● **INSTRUCTIONS FOR THE TASK**
When the word "الکترونیک" shows up in a line of the records below, copy that line.

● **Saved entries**
****************************************

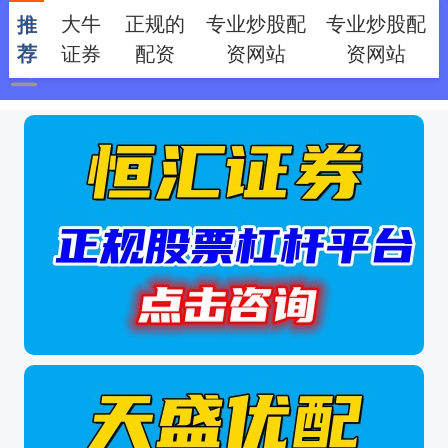
大牛
正规的
专业炒股配
专业炒股配
推
证券
配资
资网站
资网站
荐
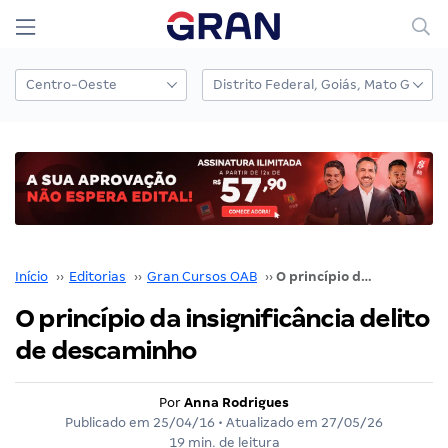
Início
››
Editorias
››
Gran Cursos OAB
››
O princípio da insignificância delito de descaminho
O princípio da insignificância delito
de descaminho
Por
Anna Rodrigues
Publicado em
25/04/16
• Atualizado em
27/05/26
19 min. de leitura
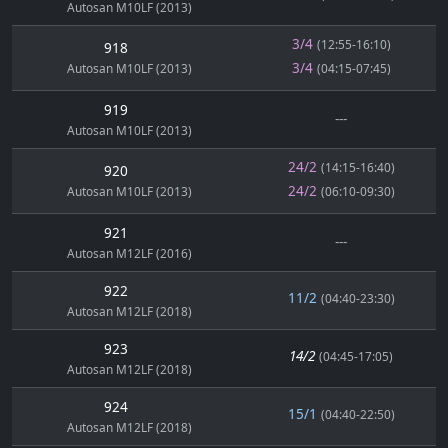
Autosan M10LF (2013)
3/4
(12:55-16:10)
918
3/4
Autosan M10LF (2013)
(04:15-07:45)
919
---
Autosan M10LF (2013)
24/2
(14:15-16:40)
920
24/2
Autosan M10LF (2013)
(06:10-09:30)
921
---
Autosan M12LF (2016)
922
11/2
(04:40-23:30)
Autosan M12LF (2018)
923
14/2
(04:45-17:05)
Autosan M12LF (2018)
924
15/1
(04:40-22:50)
Autosan M12LF (2018)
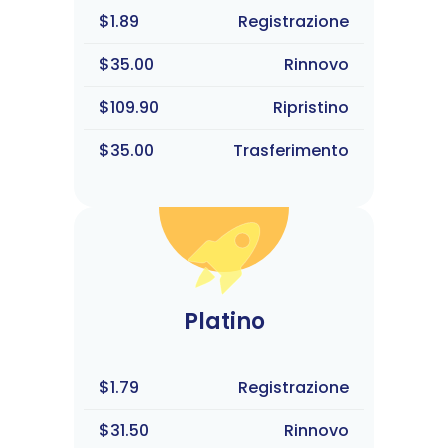
$1.89
Registrazione
$35.00
Rinnovo
$109.90
Ripristino
$35.00
Trasferimento
Platino
$1.79
Registrazione
$31.50
Rinnovo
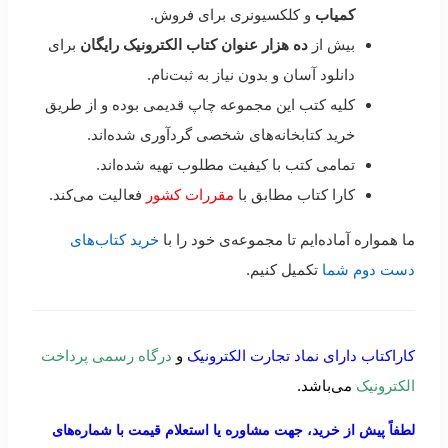
کمیاب
و کلکسیونری برای فروش.
بیش از
ده هزار عنوان کتاب الکترونیک رایگان
برای
دانلود آسان و بدون نیاز به ثبت‌نام.
کلیه کتب این مجموعه چاپ قدیمی بوده و از طریق
خرید کتابخانه‌های شخصی گردآوری شده‌اند.
تمامی کتب با کیفیت مطلوب تهیه شده‌اند.
کارا کتاب مطابق با
مقررات کشور
فعالیت می‌کند.
ما همواره آماده‌ایم تا مجموعه‌ی خود را با
خرید کتاب‌های
دست دوم شما
تکمیل کنیم.
کاراکتاب دارای نماد تجارت الکترونیک
و
درگاه رسمی پرداخت
الکترونیک
می‌باشد.
لطفاً پیش از خرید، جهت مشاوره یا استعلام قیمت با شماره‌های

****************************************

● **RESPONSE**
ده هزار عنوان کتاب الکترونیک رایگان
کاراکتاب دارای نماد تجارت الکترونیک
الکترونیک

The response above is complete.